# Greetings From Central Indiana!



## J. Earl (Oct 20, 2016)

Hello there! My name is Josh and I'm a newly raised Brother (as of September 24th). I am so proud and honored to be a part of this Fraternity. I have wanted to join for a long time, and I'm trying to learn as much as I can and be involved as best as I can.


----------



## Bloke (Oct 20, 2016)

Congratulations and welcome to the forum !


----------



## Brother JC (Oct 21, 2016)

Congratulations and welcome. What lodge do you hail from?


----------



## J. Earl (Oct 21, 2016)

Brother JC said:


> Congratulations and welcome.

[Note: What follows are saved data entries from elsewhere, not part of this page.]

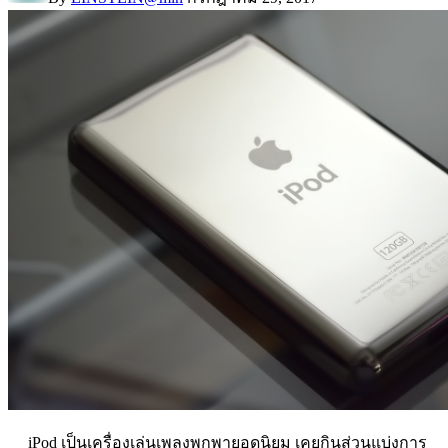
iPod เป็นเครื่องเล่นเพลงพกพายอดนิยม เคยกินส่วนแบ่งการ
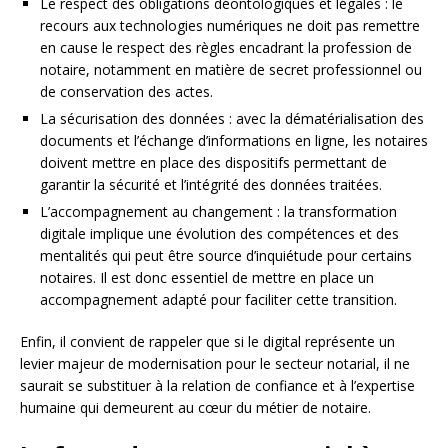
Le respect des obligations déontologiques et légales : le
recours aux technologies numériques ne doit pas remettre
en cause le respect des règles encadrant la profession de
notaire, notamment en matière de secret professionnel ou
de conservation des actes.
La sécurisation des données : avec la dématérialisation des
documents et l’échange d’informations en ligne, les notaires
doivent mettre en place des dispositifs permettant de
garantir la sécurité et l’intégrité des données traitées.
L’accompagnement au changement : la transformation
digitale implique une évolution des compétences et des
mentalités qui peut être source d’inquiétude pour certains
notaires. Il est donc essentiel de mettre en place un
accompagnement adapté pour faciliter cette transition.
Enfin, il convient de rappeler que si le digital représente un
levier majeur de modernisation pour le secteur notarial, il ne
saurait se substituer à la relation de confiance et à l’expertise
humaine qui demeurent au cœur du métier de notaire.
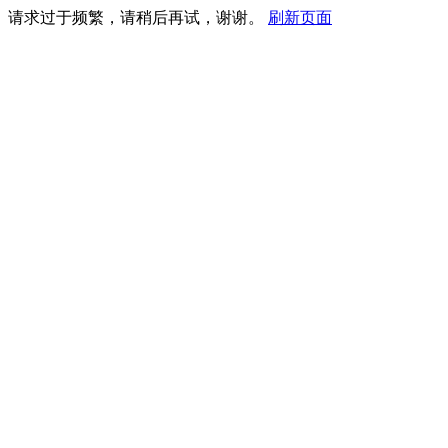
请求过于频繁，请稍后再试，谢谢。
刷新页面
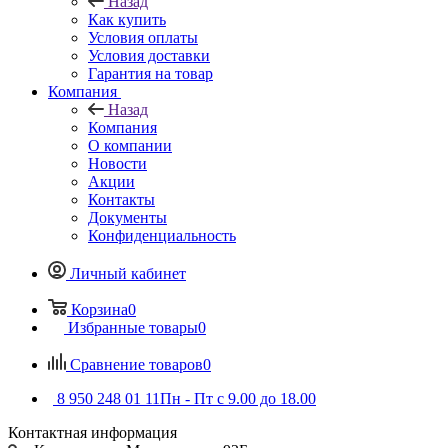
Назад
Как купить
Условия оплаты
Условия доставки
Гарантия на товар
Компания
Назад
Компания
О компании
Новости
Акции
Контакты
Документы
Конфиденциальность
Личный кабинет
Корзина
0
Избранные товары
0
Сравнение товаров
0
8 950 248 01 11
Пн - Пт с 9.00 до 18.00
Контактная информация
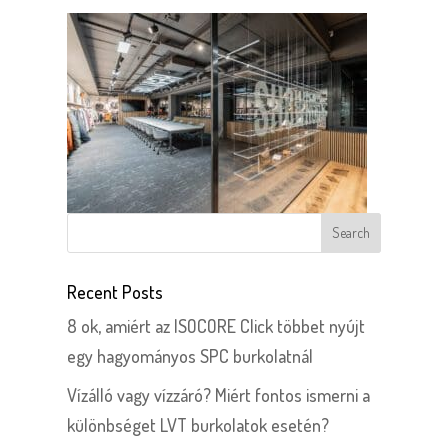
Recent Posts
8 ok, amiért az ISOCORE Click többet nyújt
egy hagyományos SPC burkolatnál
Vízálló vagy vízzáró? Miért fontos ismerni a
különbséget LVT burkolatok esetén?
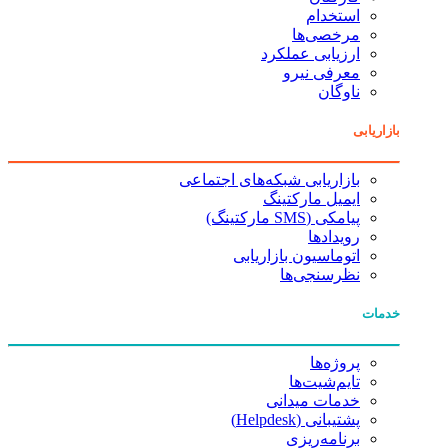
استخدام
مرخصی‌ها
ارزیابی عملکرد
معرفی نیرو
ناوگان
بازاریابی
بازاریابی شبکه‌های اجتماعی
ایمیل مارکتینگ
پیامکی (SMS مارکتینگ)
رویدادها
اتوماسیون بازاریابی
نظرسنجی‌ها
خدمات
پروژه‌ها
تایم‌شیت‌ها
خدمات میدانی
پشتیبانی (Helpdesk)
برنامه‌ریزی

What lodge do you hail from?



Noblesville #57


Sent from my iPhone using My Freemasonry


----------



## Warrior1256 (Oct 22, 2016)

Greetings and welcome to the forum Brother. I'm to the south of you in Louisville, Ky.


----------



## KSigMason (Oct 22, 2016)

Greetings and welcome Brother.


----------



## Ethan W (Oct 22, 2016)

Greetings brother! I'm down the road in Corydon at Pisgah #32. Glad to have you here!

Sent from my XT1254 using My Freemasonry mobile app


----------



## Andrewsmith8504 (Sep 12, 2017)

Greeting from a brother from Jonesboro #109... it is a small town but a proud town, near Marion. 

Sent from my SM-G935V using My Freemasonry mobile app


----------